* _To do_
The answer must consist of each line below that holds the word "Vivo", copied as it stands.
----- Data
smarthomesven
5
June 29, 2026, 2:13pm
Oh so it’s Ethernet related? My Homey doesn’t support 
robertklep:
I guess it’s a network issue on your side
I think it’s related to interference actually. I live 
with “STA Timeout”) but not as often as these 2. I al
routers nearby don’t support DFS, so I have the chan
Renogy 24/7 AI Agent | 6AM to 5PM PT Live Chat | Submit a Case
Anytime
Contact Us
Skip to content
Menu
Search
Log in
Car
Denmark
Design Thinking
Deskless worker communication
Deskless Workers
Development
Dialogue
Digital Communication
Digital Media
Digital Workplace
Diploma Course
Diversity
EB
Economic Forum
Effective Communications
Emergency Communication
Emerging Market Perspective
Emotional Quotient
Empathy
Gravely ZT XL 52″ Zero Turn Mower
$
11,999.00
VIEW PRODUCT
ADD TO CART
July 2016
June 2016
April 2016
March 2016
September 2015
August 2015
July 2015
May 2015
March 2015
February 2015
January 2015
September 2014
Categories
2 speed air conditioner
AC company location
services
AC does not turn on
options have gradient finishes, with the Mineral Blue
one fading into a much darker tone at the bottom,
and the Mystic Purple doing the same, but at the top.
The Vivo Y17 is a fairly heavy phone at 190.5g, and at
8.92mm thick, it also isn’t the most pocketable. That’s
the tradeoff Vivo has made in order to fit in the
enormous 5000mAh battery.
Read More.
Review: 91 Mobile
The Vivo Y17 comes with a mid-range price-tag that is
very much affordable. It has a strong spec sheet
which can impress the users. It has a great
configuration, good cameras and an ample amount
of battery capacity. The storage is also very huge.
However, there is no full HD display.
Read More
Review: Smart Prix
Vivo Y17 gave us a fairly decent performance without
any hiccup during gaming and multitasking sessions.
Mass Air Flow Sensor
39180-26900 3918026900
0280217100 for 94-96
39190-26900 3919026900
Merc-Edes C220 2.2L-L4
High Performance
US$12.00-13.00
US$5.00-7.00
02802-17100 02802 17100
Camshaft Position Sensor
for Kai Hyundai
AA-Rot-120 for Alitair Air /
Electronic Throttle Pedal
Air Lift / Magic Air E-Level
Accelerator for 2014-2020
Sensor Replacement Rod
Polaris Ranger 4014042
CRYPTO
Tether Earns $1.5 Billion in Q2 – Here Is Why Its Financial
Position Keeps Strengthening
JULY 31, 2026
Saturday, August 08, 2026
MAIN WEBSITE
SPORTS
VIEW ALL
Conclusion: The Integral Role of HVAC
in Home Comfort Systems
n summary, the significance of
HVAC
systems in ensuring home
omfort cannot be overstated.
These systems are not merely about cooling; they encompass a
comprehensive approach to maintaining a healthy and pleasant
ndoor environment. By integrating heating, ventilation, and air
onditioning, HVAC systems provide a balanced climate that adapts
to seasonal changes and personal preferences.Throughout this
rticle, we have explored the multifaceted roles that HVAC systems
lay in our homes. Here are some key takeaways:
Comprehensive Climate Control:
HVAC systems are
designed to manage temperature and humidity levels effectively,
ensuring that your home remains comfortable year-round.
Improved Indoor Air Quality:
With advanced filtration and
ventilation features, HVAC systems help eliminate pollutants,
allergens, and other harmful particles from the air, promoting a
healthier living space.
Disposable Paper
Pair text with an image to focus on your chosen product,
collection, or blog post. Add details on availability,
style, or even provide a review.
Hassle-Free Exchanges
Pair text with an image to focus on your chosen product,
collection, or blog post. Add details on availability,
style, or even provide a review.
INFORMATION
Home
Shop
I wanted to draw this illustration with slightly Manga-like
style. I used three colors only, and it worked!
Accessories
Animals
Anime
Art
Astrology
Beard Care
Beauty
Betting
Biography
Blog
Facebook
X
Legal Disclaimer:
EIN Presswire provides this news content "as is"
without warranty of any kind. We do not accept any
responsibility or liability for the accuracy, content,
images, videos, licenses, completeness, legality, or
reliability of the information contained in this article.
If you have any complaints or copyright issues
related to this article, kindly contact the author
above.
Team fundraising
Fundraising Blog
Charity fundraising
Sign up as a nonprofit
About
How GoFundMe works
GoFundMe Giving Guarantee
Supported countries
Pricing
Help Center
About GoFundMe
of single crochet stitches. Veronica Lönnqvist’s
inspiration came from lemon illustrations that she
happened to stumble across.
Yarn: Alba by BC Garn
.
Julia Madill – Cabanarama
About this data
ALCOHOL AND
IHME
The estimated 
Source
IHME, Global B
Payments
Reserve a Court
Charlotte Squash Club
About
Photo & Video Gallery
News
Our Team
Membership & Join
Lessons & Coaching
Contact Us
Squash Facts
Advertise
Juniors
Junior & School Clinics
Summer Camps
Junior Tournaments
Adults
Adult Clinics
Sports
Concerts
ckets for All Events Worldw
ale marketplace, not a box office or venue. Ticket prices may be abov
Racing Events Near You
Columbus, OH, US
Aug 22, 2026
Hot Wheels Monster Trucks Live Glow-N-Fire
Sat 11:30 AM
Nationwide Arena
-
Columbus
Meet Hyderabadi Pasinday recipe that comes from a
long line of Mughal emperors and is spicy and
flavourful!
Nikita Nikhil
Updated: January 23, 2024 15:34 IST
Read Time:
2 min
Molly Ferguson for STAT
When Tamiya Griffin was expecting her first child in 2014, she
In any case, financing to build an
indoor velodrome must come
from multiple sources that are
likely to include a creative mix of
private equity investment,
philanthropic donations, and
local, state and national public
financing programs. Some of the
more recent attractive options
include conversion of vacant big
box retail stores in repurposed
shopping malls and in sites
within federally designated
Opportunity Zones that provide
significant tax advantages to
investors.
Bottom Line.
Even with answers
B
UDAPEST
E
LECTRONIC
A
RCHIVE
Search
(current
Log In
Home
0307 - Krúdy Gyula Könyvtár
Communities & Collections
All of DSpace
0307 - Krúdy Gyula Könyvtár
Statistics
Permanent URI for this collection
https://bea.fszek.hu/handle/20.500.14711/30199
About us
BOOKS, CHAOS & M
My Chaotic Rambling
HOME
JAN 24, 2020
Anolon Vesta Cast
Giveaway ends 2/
----------
* _Answer area_
The Vivo Y17 is a fairly heavy phone at 190.5g, and at
the tradeoff Vivo has made in order to fit in the
The Vivo Y17 comes with a mid-range price-tag that is
Vivo Y17 gave us a fairly decent performance without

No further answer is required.